Kealoha started a test-prep class for HPD officers wanting to take the sergeant's and lieutenant's exams. He's been teaching the class for 10 years, helping police officers better their careers, better themselves and see themselves in a new light. That is why so many on the force love Kealoha: He was the teacher who made a difference for them. He was the teacher who told them they could do it and showed them how.

He tells his story to his HPD classes and to the students in the criminal justice classes he team-teaches with his wife, attorney Katherine Puana Kealoha, at Chaminade. He calls the lecture "Lessons from the Bench" and is writing a book with the same title.

Lesson 1 is, if you want to change what's happening to you, you have to do things differently.

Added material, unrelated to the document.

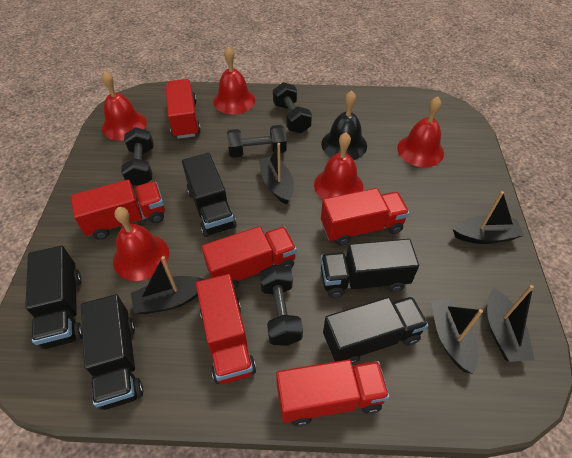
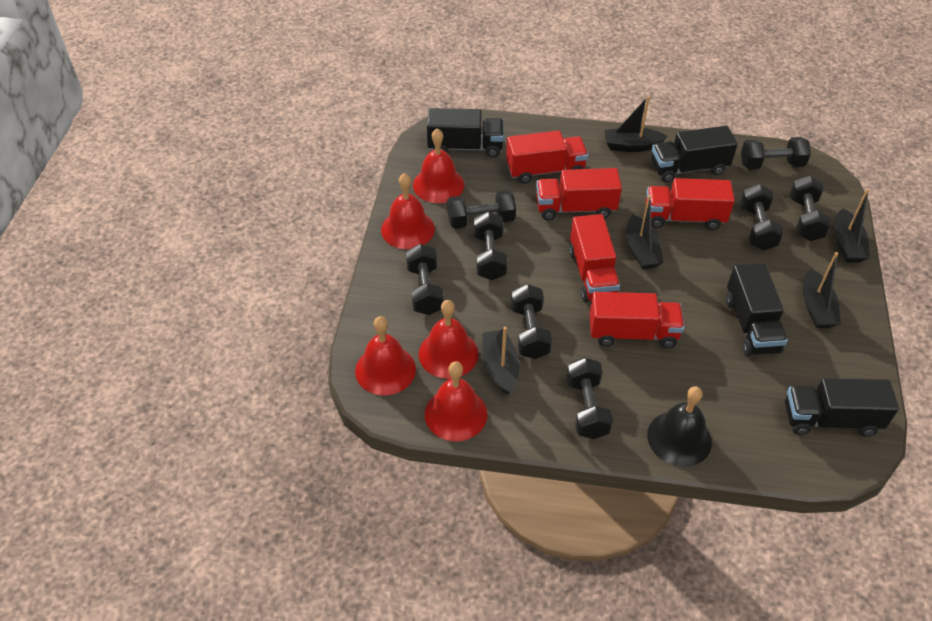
black dumbbell: 4 -> 8
black truck: 5 -> 4
red truck: 6 -> 5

Lesson 2 is, stop listening to negative people. "In fact, negative people made me want to try harder ... I sought out those who wanted to teach and share knowledge with me."

Lesson 3 is, everyone has something valuable to share. "No matter what people said, I knew I had something to contribute."

As for being chief, Kealoha said that was never his goal, though he wanted to serve in a greater capacity. His students were the ones who challenged him to put his name in for consideration.

"They told me, 'You cannot teach us to do things to move ourselves up in life and tell us not to limit ourselves if you're not willing to do that yourself.' "

Taking on a role like police chief has a steep learning curve, but Kealoha knows how to be a persistent student.

"I still have student loans I'll be paying for a very, very long time," he said. "With what I owe, I could have bought a real nice condo."

But what he got is a life redeemed and the hard-won credibility to say to just about anyone, "You can do better. It's hard work, but if I can, you can too."